8. During an interview on 12/13/22, at 3:00 PM, Charge Nurse E reported RN D asked her to come and help reposition Patient #1 and when they pulled the covers back, RN D found one end of a sheet tied to the bed. Charge Nurse E reported she then saw the end of the sheet on her side had also been tied to the bed and untied it. Charge Nurse E reported it looked like the sheet had been rolled up and placed across Patient #1's legs and tied to the bed. Charge Nurse E confirmed this would be considered an inappropriate restraint, confirmed with RN D who would enter the Midas report and confirmed she placed a note on the shift report to alert the MICU Nurse Manager to the incident.

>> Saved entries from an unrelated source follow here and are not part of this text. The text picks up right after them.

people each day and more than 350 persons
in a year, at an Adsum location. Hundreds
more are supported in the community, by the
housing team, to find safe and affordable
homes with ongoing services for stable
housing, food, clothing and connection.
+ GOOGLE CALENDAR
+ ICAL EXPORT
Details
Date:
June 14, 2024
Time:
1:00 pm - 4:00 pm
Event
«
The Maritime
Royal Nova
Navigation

9. During an interview on 12/15/22, beginning at 1:30 PM, with the MICU Nurse Manager, Patient Safety Officer, Risk Manager, Director of Quality, Patient Safety and Risk and the Director of Security and Behavioral Health, the group reviewed video evidence for the incidents with Patient #1, involving RN A with Sitter B, and Sitter B with Sitter C. The MICU Nurse Manager acknowledged when she became aware of the incident on the morning of 11/14/22, she did not identify the incident as potential dependent adult abuse, but viewed it as an inappropriate practice, related to restraints. The MICU Nurse Manager, while viewing the video evidence, confirmed RN A and Sitter B appeared in the first incident of restraint with a sheet and Sitter B and Sitter C appeared in the second incident. The Administrative Staff present at the interview, confirmed the sheets used to restrain Patient #1 appeared firmly tied to the bed, and a sheet would not be appropriate to restrain a patient and would be against hospital policy.